First new grammar school for 50 years
The Daily Mail reports that Cllr Mike Whiting, Kent County Council's Cabinet Member for Education, is meeting headmasters of its grammar schools this week to discuss the opening of what would effectively be the first new grammar school for 50 years. The new school will officially be a "satellite" of an existing grammar school - but taking 120 pupils in each year it sounds as though it will be as large as the mothership. Education Secretary Michael Gove has changed the rules to allow more grammar schools places in areas where grammar schools already operate and where the population has increased.
Campaigning parent Caroline Watson's son Patrick passed the 11-plus but has to go ten miles away to Tunbridge Wells for a grammar school education.
She said:
‘It’s ludicrous you have to put your child through the tests with no guarantee of a place and even
then if they get one, they have to travel 12 or 15 miles every day.’
‘It is a wonderful school, but he has been taken away from his friendship groups and has to travel nearly an hour each way by bus.
‘My hope is by the time my daughter Emily is 11 she will be able to walk to a school in Sevenoaks.’
"This is not an ideological issue. Kent has a duty to provide enough secondary places."

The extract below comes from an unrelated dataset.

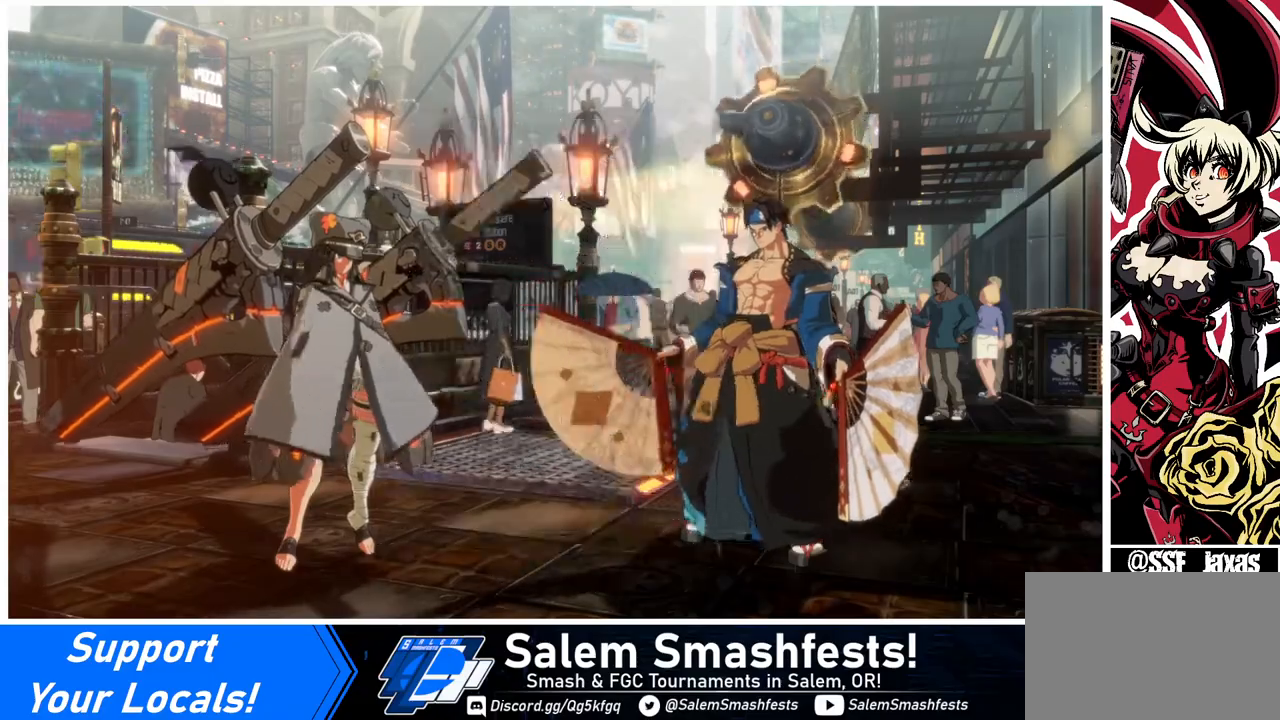
{"buttons": [], "events": [[120, "DPAD_LEFT", "down"], [120, "DPAD_RIGHT", "up"], [240, "DPAD_DOWN", "down"], [240, "DPAD_LEFT", "up"], [320, "DPAD_DOWN", "up"], [320, "DPAD_RIGHT", "down"], [480, "DPAD_RIGHT", "up"]]}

The Chancellor of the Exchequer George Osborne announced in the autumn statement that there would be 12 new selective free schools specialising in maths. Thankfully the Conservative Party does seem to be edging away from the highly damaging anti selection bigotry put forward by David Willetts in opposition and embracing a more open minded pragmatic approach based on evidence. Northern Ireland indicates they push up standards generally.
There is also the political context of the broad cross party support for grammar schools among the electorate.
Michael Pyke, of the Campaign for State Education, says that the 1,300 parents in Sevenoaks who signed the petition calling for more places "are the ones who think their children will benefit by getting grammar places. What about the ones who don’t?" The ones that don't may well benefit from a proposed Christian free school which would be non-selective. But then Mr Pyke probably opposes that too.